Physicians are overloaded with data – and much of it’s not helpful
One of the greatest benefits of an EMR is that all of a patient’s data is stored in a single record. Unfortunately, unless all this data is well-managed, clinicians can end up with blobs and blobs of data that must be weeded through to find usable information.

Case in point: one of Gawande’s colleagues notes that problem lists have “become a hoarder’s stash” because everyone across the organization can modify the lists. Three people may list the same diagnosis in three different ways, making the lists long, deficient and redundant. In addition, because the charts contain so much data, both from internal sources and third-party providers, a clinician must hunt through pages and pages of information to find details that are relevant to a patient’s current issue.

Doctors should not have to go through the time-consuming task of combing through every transaction within a patient’s chart to confirm a suspected diagnosis or make a treatment decision. Instead of overloading clinicians with so much data, organizations need to incorporate solutions that filter the growing volumes of available patient data and create a more streamlined view with only diagnostically-relevant details that support decision-making. Such tools should automatically identify and interpret all the disorganized data within a patient’s chart, then transform that data into clinical insights at the point of care.

Until organizations provide users with such filtering capabilities, physicians will continue to feel overwhelmed with EMR data.

Physicians are demanding new solutions for the same old problems 
The biggest benefit of scribes is that they give physicians the freedom to devote their complete attention to patients, rather than the computer screen. But as Gawande points out, they aren’t a perfect solution: physicians still must review the final chart note; physician workloads are not lightened because the time that scribes free up is used to see additional patients; and, it doesn’t necessarily improve overall physician satisfaction.

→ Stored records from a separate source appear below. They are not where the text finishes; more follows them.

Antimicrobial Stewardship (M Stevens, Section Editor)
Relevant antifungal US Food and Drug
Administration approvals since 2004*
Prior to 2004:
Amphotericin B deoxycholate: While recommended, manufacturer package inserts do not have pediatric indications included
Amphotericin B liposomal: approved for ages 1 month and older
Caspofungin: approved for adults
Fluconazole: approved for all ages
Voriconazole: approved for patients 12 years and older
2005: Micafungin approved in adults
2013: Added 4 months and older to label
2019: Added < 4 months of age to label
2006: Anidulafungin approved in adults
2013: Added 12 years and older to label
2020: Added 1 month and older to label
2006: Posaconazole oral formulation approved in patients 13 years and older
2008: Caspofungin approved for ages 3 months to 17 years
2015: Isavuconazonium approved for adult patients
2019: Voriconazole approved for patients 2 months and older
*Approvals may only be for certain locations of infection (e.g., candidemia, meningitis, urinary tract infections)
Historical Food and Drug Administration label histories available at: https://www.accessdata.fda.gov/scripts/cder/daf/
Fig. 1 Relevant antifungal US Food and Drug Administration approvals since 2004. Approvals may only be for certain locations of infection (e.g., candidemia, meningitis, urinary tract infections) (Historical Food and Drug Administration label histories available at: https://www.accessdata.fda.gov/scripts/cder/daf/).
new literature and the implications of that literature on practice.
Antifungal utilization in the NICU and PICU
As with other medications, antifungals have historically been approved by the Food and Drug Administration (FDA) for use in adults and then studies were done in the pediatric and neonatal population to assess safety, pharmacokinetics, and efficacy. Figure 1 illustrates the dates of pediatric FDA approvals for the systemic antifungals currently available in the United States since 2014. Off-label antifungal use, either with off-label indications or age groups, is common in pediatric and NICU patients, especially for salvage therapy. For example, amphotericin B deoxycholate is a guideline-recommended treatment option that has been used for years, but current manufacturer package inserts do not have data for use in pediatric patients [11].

I believe a more viable solution is to expand the availability of third-party applications so that both clinicians and administrative staff can add new functionality to address their needs. To date, some EHR vendors have been hesitant to open up their systems, fearing a loss of control – and missed revenue opportunities. However, this mindset must change if we ever want physicians to fully embrace EMRs as a productivity-enhancing tool that makes it simpler to deliver quality patient care.

Digitization does promise to make medical care easier and more efficient – but we still have a way to go. By giving physicians more control over their workflows and tools to help navigate mounds of clinical data, we can give doctors more reasons to feel a little less computer-hate – and perhaps even a little computer love.